### Extracted records:
● ● ● ● ● ● ●

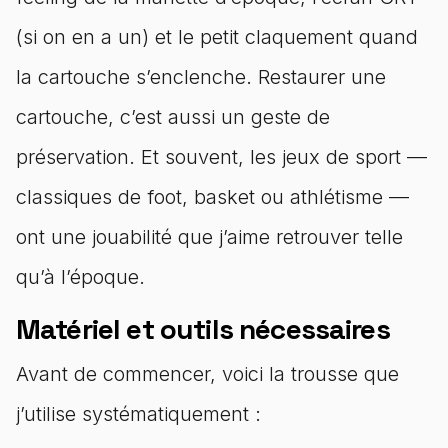
(si on en a un) et le petit claquement quand
la cartouche s’enclenche. Restaurer une
cartouche, c’est aussi un geste de
préservation. Et souvent, les jeux de sport —
classiques de foot, basket ou athlétisme —
ont une jouabilité que j’aime retrouver telle
qu’à l’époque.
Matériel et outils nécessaires
Avant de commencer, voici la trousse que
j’utilise systématiquement :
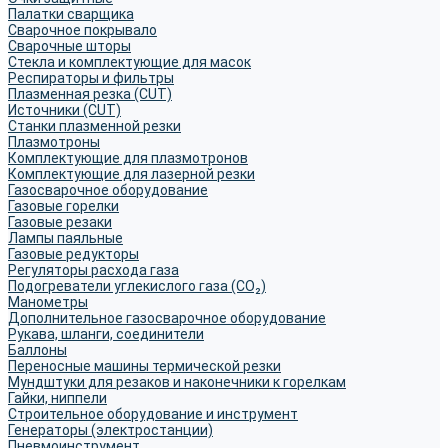
Палатки сварщика
Сварочное покрывало
Сварочные шторы
Стекла и комплектующие для масок
Респираторы и фильтры
Плазменная резка (CUT)
Источники (CUT)
Станки плазменной резки
Плазмотроны
Комплектующие для плазмотронов
Комплектующие для лазерной резки
Газосварочное оборудование
Газовые горелки
Газовые резаки
Лампы паяльные
Газовые редукторы
Регуляторы расхода газа
Подогреватели углекислого газа (CO₂)
Манометры
Дополнительное газосварочное оборудование
Рукава, шланги, соединители
Баллоны
Переносные машины термической резки
Мундштуки для резаков и наконечники к горелкам
Гайки, ниппели
Строительное оборудование и инструмент
Генераторы (электростанции)
Пневмоинструмент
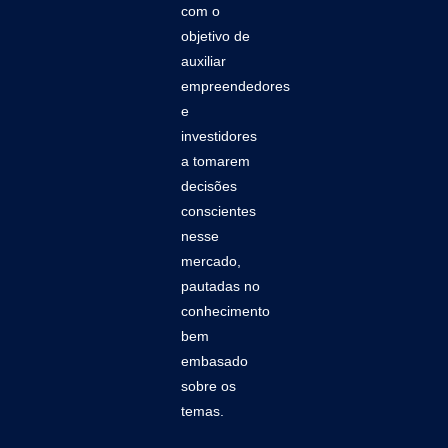
com o
objetivo de
auxiliar
empreendedores
e
investidores
a tomarem
decisões
conscientes
nesse
mercado,
pautadas no
conhecimento
bem
embasado
sobre os
temas.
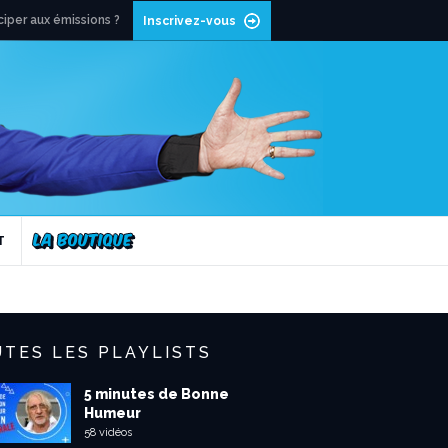
ciper aux émissions ?
Inscrivez-vous
T
TES LES PLAYLISTS
5 minutes de Bonne
Humeur
58 vidéos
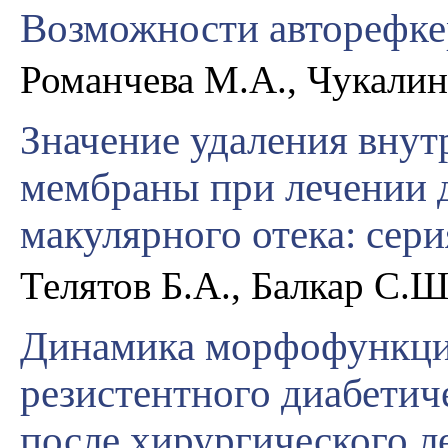
Возможности авторефке
Романчева М.А., Чукалин
Значение удаления вну
мембраны при лечении 
макулярного отека: сер
Телятов Б.А., Балкар С.Ш
Динамика морфофункци
резистентного диабетич
после хирургического л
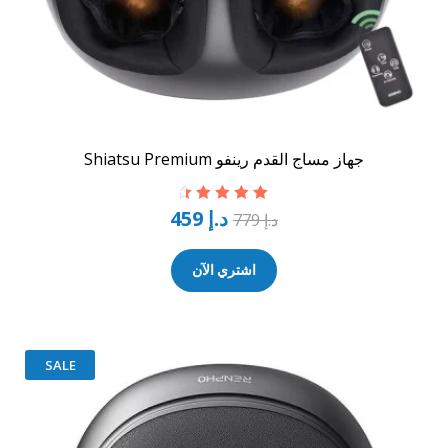
جهاز مساج القدم رينفو Shiatsu Premium
د.إ
459
تم التقييم
4.67
د.إ
779
من 5
اشتري الآن
SALE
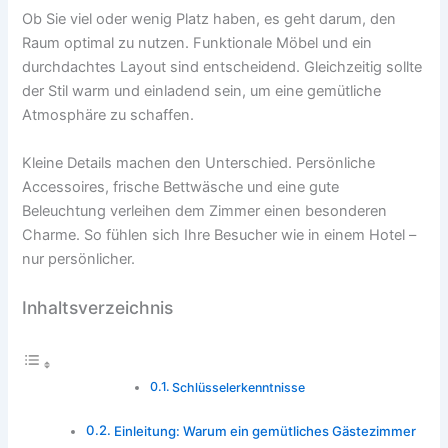
Ob Sie viel oder wenig Platz haben, es geht darum, den
Raum optimal zu nutzen. Funktionale Möbel und ein
durchdachtes Layout sind entscheidend. Gleichzeitig sollte
der Stil warm und einladend sein, um eine gemütliche
Atmosphäre zu schaffen.
Kleine Details machen den Unterschied. Persönliche
Accessoires, frische Bettwäsche und eine gute
Beleuchtung verleihen dem Zimmer einen besonderen
Charme. So fühlen sich Ihre Besucher wie in einem Hotel –
nur persönlicher.
Inhaltsverzeichnis
Schlüsselerkenntnisse
Einleitung: Warum ein gemütliches Gästezimmer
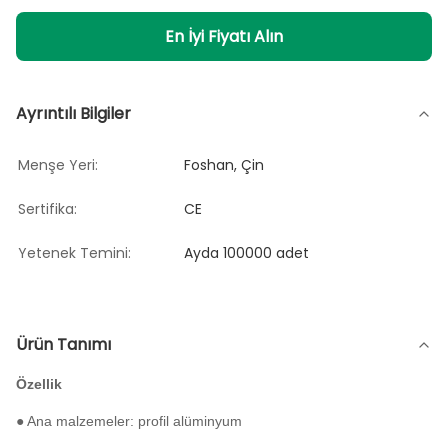
En İyi Fiyatı Alın
Ayrıntılı Bilgiler
Menşe Yeri:
Foshan, Çin
Sertifika:
CE
Yetenek Temini:
Ayda 100000 adet
Ürün Tanımı
Özellik
● Ana malzemeler: profil alüminyum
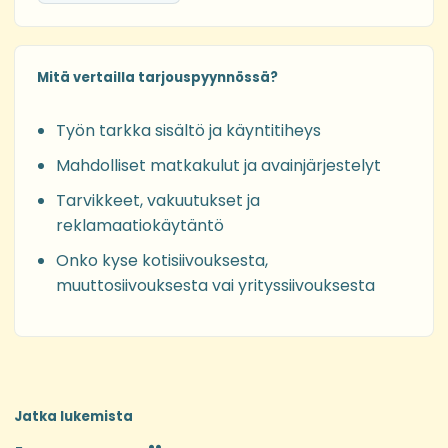
Mitä vertailla tarjouspyynnössä?
Työn tarkka sisältö ja käyntitiheys
Mahdolliset matkakulut ja avainjärjestelyt
Tarvikkeet, vakuutukset ja
reklamaatiokäytäntö
Onko kyse kotisiivouksesta,
muuttosiivouksesta vai yrityssiivouksesta
Jatka lukemista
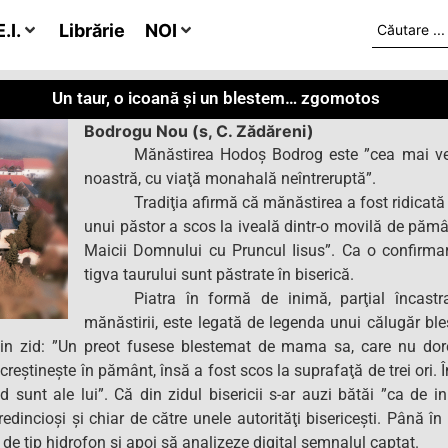
.I.
Librărie
NOI
Un taur, o icoană și un blestem… zgomotos
Bodrogu Nou (s, C. Zădăreni)
Mănăstirea Hodoş Bodrog este ”cea mai ve
noastră, cu viaţă monahală neîntreruptă”.
Tradiţia afirmă că mănăstirea a fost ridicat
unui păstor a scos la iveală dintr-o movilă de păm
Maicii Domnului cu Pruncul Iisus”. Ca o confirmare
tigva taurului sunt păstrate în biserică.
Piatra în formă de inimă, parţial încastrat
mănăstirii, este legată de legenda unui călugăr bl
din zid: ”Un preot fusese blestemat de mama sa, care nu dore
 creştineşte în pământ, însă a fost scos la suprafaţă de trei ori. 
ud sunt ale lui”. Că din zidul bisericii s-ar auzi bătăi ”ca de in
edincioşi şi chiar de către unele autorităţi bisericeşti. Până î
 de tip hidrofon şi apoi să analizeze digital semnalul captat.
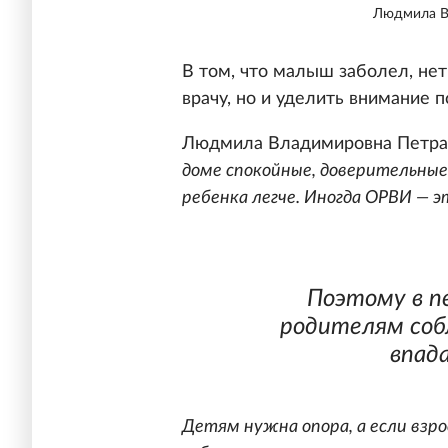
Людмила В
В том, что малыш заболел, нет
врачу, но и уделить внимание 
Людмила Владимировна Петра
доме спокойные, доверительные
ребенка легче. Иногда ОРВИ — 
Поэтому в п
родителям соб
впад
Детям нужна опора, а если взро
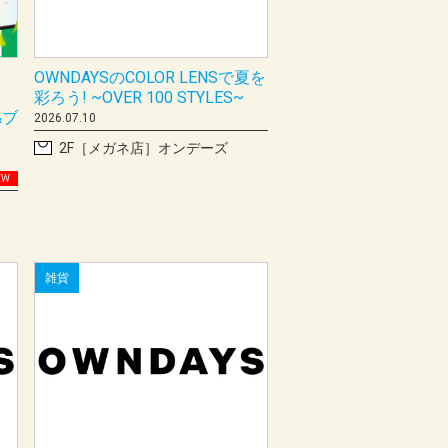
OWNDAYSのCOLOR LENSで夏を
彩ろう! ~OVER 100 STYLES~
&ブ
2026.07.10
2F［メガネ店］オンデーズ
EW
雑貨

● ● ● ● ● ● ●

### Exercise aim:
The lines to copy exactly start with the line above that has "Палатки сварщика" and go on through the line that has "Романчева М.А., Чукалин"; please include both, add nothing else, and omit the pictures.

### Task response:
Палатки сварщика
Сварочное покрывало
Сварочные шторы
Стекла и комплектующие для масок
Респираторы и фильтры
Плазменная резка (CUT)
Источники (CUT)
Станки плазменной резки
Плазмотроны
Комплектующие для плазмотронов
Комплектующие для лазерной резки
Газосварочное оборудование
Газовые горелки
Газовые резаки
Лампы паяльные
Газовые редукторы
Регуляторы расхода газа
Подогреватели углекислого газа (CO₂)
Манометры
Дополнительное газосварочное оборудование
Рукава, шланги, соединители
Баллоны
Переносные машины термической резки
Мундштуки для резаков и наконечники к горелкам
Гайки, ниппели
Строительное оборудование и инструмент
Генераторы (электростанции)
Пневмоинструмент
com o
objetivo de
auxiliar
empreendedores
e
investidores
a tomarem
decisões
conscientes
nesse
mercado,
pautadas no
conhecimento
bem
embasado
sobre os
temas.
ciper aux émissions ?
Inscrivez-vous
T
TES LES PLAYLISTS
5 minutes de Bonne
Humeur
58 vidéos
Возможности авторефке
Романчева М.А., Чукалин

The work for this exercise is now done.